Dall'altro lato, il film affronta il tema della caducità della bellezza con il trascorrere del tempo. Questo senso della decadenza legata all’età è spesso presente nell'opera di Sorrentino, ad esempio in Youth - La giovinezza (2015), e rimanda a opere come Alla ricerca del tempo perduto di Marcel Proust o La morte a Venezia di Thomas Mann, portato magistralmente sullo schermo da Luchino Visconti.
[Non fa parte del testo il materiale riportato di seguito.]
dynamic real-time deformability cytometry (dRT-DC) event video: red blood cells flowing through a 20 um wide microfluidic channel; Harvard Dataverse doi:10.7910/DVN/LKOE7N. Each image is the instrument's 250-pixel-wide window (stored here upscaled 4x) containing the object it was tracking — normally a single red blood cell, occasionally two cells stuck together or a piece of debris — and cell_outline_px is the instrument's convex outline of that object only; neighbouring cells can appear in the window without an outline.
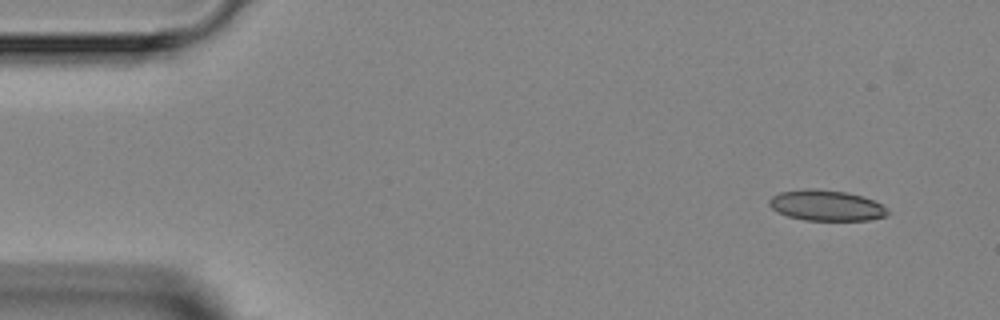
{"species": "Egyptian fruit bat (a non-hibernating species)", "species_latin": "Rousettus aegyptiacus", "temperature_condition": "room temperature", "stored_images_in_passage": 6, "camera_frame_rate_fps": 3000, "um_per_image_px": 0.085, "animal": {"sex": "female"}, "frame": {"image": 1, "passage_image": 1, "time_ms": 0.0, "image_size_px": [1000, 320], "cell_outline_px": [[888, 216], [868, 220], [804, 220], [788, 216], [772, 208], [768, 204], [768, 200], [772, 196], [780, 192], [804, 188], [816, 188], [844, 192], [864, 196], [880, 204], [888, 212]], "centroid_in_image_um": [70.21, 17.45], "position_along_channel_um": 14.8, "area_um2": 21.1}}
Sorrentino esplora questo tema mostrando come il passaggio degli anni trasformi i volti, i corpi e gli animi, rendendo i personaggi nostalgici del loro passato. La città di Napoli stessa diventa una metafora di questa bellezza destinata a sfiorire, una città antica e maestosa che porta i segni del tempo, ma la cui decadenza è anche una parte inestricabile del suo fascino. In Parthenope, dunque, la caducità non è solo un tema, ma un’atmosfera pervasiva che avvolge i personaggi, le loro emozioni e la città stessa. Sorrentino sembra suggerire che l’accettazione della bellezza effimera e del passaggio del tempo non rappresenti solo una perdita, ma anche una forma di poesia che ci permette di apprezzare la vita nella sua fragilità.